24
tahun silam saya dilahirkan dengan nama Magfiroh. Pendidikan S1 saya peroleh
dari UNY dengan jurusan Pendidikan Ekonomi yang telah mengantarkan saya menjadi
seorang guru. Dengan background
pendidikan guru inilah yang mendorong hati saya untuk mengajar di daerah
pelosok melalui program SM3T. Itulah sekelumit latar belakang saya sebagai
penulis di sini.
SMA
N 1 Capkala Bengkayang itulah daerah penempatan SM3T saat pembagian daerah
penugasan. Sebelumnya tak pernah saya bayangkan daerah seperti apa Capkala itu
yang akan menjadi tempat mengabdi untuk 1 tahun ke depan. Selasa 7 September
2016 untuk pertama kalinya saya sampai di Bengkayang setelah menempuh
perjalanan semalaman dari Pontianak. Kesan pertama yang ada dalam otak saya
saat itu adalah bahwa daerah ini masih asri, udara bersih masih bisa dihirup
karena kota ini tidak terlalu padat kendaraan dan juga belum padat penduduk.
Dan keesokan harinya saya dijemput oleh kepala sekolah daerah penugasan. Rabu 8
September 2016 sampai juga saya di SMAN 1 Capkala yang disambut dengan senyum
dan sapa hangat baik dari guru maupun para siswa-siswinya yang akan menemani
hari-hari selama satu tahun kedepan. Tak pernah terbayangkan sebelumnya
menginjakkan kaki di Tanah Borneo ini yang penuh dengan keberagaman agama, dan
menjunjung tinggi adat budaya, penuh dengan filosofi kehidupan. Melalui
siswa-siswi, saya banyak mengambil pelajaran hidup yang semuanya akan saya ulas
satu persatu.

◆ **SOAL**:
Menurut dokumen sumber, di sekolah mana penulis ditempatkan dalam program SM3T?

◆ **DATA YANG DIBERIKAN**:
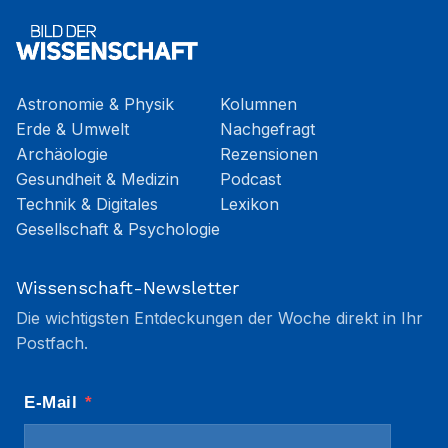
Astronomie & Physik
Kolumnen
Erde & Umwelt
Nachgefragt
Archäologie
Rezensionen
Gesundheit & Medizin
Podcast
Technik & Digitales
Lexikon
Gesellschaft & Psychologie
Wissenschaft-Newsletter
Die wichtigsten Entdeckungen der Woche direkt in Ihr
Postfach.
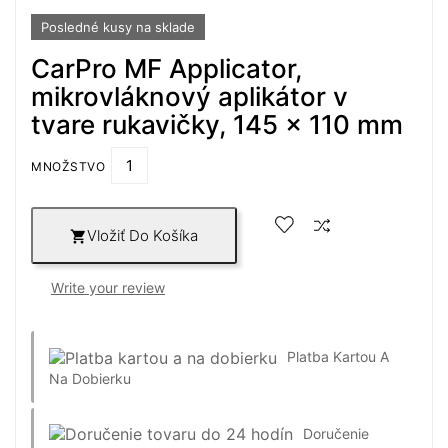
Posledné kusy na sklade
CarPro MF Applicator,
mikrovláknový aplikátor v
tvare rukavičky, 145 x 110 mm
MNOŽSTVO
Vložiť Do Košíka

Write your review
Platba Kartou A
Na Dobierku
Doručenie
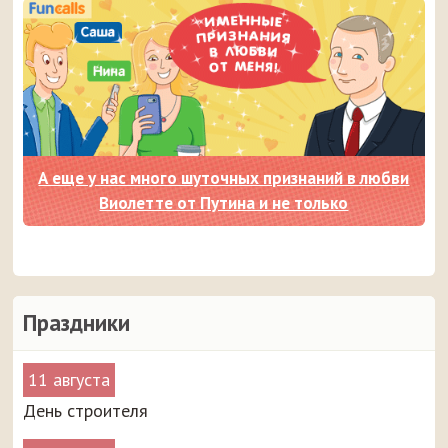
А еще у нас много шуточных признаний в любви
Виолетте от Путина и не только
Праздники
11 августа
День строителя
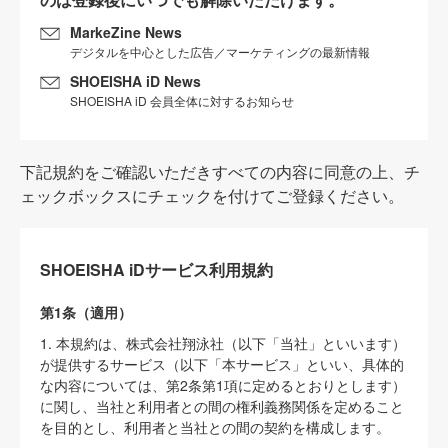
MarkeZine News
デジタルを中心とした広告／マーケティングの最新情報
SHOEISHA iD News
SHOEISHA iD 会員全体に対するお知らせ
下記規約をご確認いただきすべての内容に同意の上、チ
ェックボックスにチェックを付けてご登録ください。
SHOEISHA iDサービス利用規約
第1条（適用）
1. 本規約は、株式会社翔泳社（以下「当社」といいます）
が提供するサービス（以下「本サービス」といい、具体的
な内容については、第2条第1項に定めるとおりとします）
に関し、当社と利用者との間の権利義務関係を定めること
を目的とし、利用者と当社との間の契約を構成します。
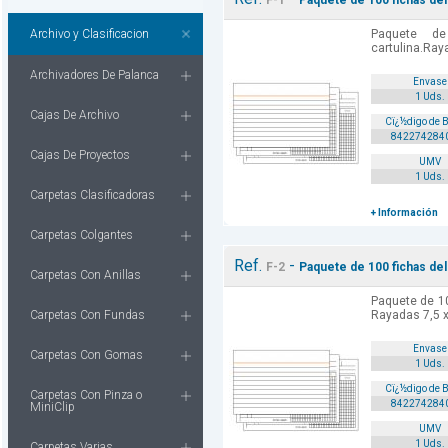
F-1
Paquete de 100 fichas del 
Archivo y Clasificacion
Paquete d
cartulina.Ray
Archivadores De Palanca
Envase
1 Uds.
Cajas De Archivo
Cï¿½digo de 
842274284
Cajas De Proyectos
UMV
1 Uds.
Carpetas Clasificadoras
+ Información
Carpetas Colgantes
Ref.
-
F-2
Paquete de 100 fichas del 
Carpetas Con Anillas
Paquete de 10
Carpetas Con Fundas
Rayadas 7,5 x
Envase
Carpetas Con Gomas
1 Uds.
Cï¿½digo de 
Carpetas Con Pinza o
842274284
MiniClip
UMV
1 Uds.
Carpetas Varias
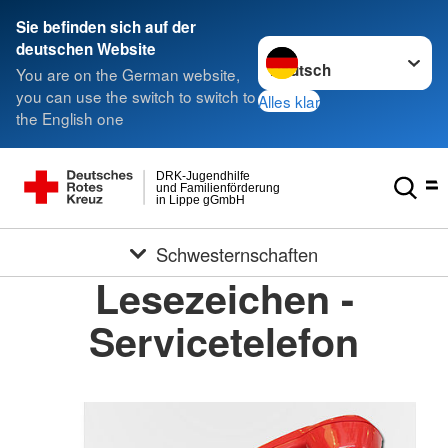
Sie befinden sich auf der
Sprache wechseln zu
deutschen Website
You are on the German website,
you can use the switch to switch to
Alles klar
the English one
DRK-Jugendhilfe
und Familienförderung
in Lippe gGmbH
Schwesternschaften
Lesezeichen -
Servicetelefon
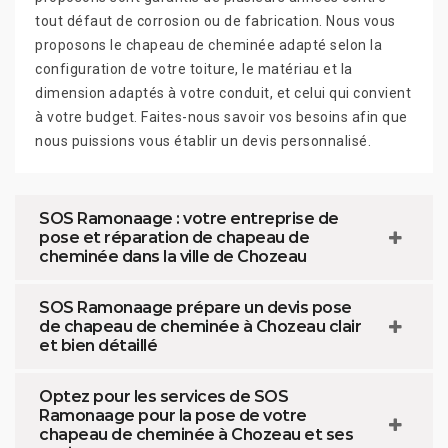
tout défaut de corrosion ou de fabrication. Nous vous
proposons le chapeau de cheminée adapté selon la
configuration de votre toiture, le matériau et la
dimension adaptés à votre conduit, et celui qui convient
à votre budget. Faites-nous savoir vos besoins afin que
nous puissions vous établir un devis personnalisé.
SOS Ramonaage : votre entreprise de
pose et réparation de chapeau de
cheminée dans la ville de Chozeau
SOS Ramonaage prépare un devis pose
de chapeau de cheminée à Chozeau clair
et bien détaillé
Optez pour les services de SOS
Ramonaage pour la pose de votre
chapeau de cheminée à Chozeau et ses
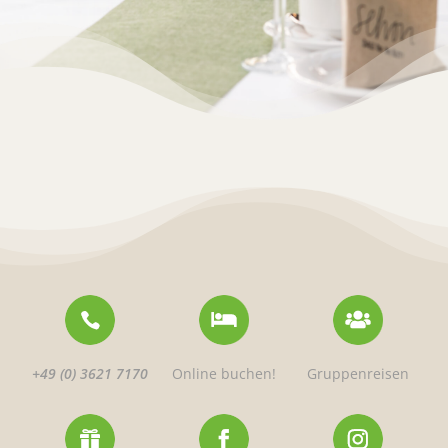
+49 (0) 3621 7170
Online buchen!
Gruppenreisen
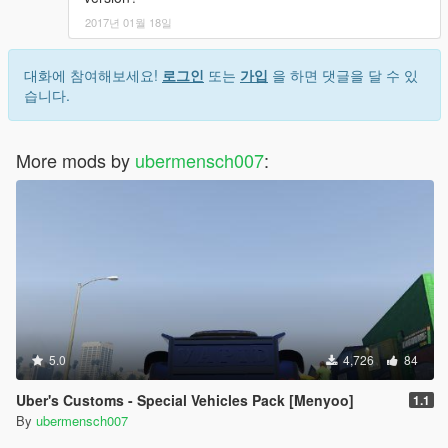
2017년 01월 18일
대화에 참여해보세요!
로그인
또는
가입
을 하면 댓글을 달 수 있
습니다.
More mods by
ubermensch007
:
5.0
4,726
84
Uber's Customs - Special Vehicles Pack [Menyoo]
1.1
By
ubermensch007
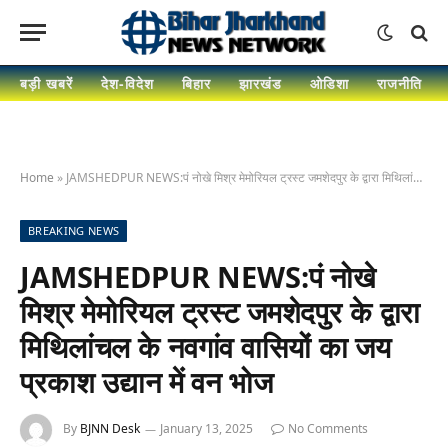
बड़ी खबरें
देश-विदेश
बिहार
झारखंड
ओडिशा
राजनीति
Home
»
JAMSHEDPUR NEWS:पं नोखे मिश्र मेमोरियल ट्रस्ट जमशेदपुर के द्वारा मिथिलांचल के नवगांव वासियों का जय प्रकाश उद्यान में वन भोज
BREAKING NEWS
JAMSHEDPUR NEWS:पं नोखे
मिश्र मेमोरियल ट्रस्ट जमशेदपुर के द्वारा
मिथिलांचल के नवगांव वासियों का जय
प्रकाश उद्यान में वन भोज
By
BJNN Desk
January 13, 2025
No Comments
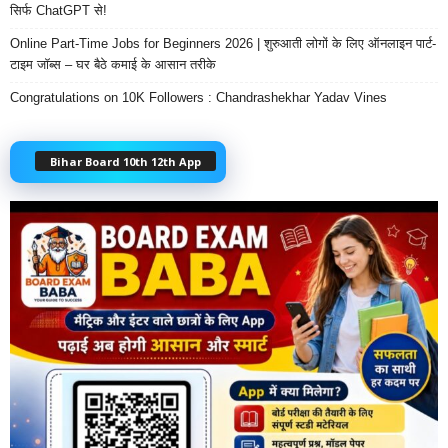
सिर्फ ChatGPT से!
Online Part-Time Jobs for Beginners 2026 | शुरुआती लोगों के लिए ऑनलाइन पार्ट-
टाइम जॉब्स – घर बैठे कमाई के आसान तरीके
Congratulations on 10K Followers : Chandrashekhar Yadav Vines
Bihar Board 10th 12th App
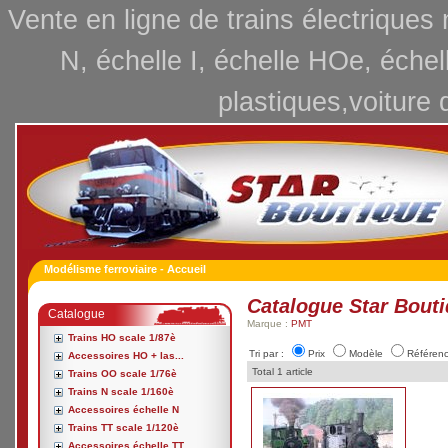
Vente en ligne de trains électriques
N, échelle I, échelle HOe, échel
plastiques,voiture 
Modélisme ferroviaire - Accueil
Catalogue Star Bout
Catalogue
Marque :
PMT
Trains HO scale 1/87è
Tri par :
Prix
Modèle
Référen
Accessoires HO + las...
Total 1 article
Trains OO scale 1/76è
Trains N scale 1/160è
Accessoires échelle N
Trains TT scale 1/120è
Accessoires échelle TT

---

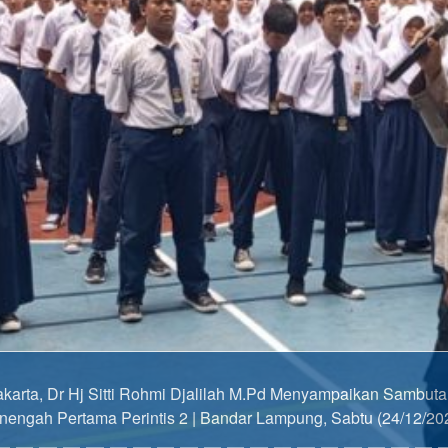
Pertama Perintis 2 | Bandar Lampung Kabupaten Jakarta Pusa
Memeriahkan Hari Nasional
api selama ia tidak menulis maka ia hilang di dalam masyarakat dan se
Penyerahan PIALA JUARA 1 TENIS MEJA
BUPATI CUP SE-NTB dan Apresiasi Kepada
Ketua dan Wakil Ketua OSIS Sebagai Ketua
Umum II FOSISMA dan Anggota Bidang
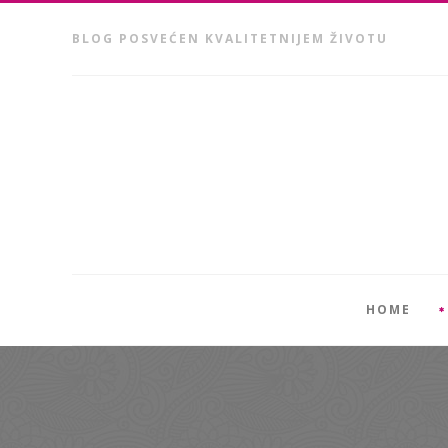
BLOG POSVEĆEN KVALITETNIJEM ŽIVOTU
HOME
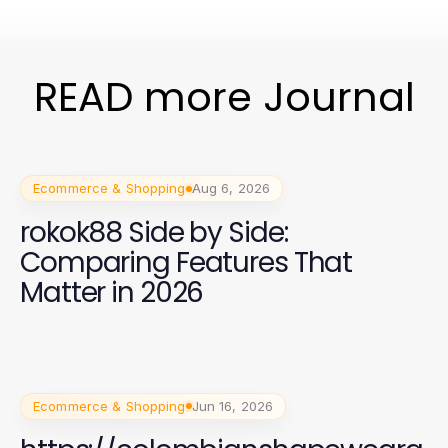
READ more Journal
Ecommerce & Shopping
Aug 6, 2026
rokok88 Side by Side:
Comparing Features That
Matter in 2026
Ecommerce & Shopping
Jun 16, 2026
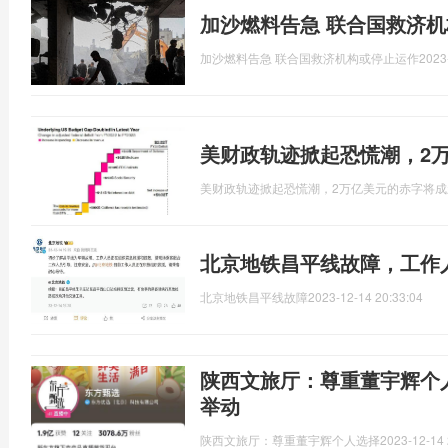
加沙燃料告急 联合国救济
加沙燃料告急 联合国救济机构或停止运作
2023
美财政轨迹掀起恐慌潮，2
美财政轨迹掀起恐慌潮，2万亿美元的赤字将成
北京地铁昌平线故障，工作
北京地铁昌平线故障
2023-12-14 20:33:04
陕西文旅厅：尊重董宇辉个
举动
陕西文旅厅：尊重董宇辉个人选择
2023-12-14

◆ **JAWABAN AKHIR**:
SMA N 1 Capkala Bengkayang.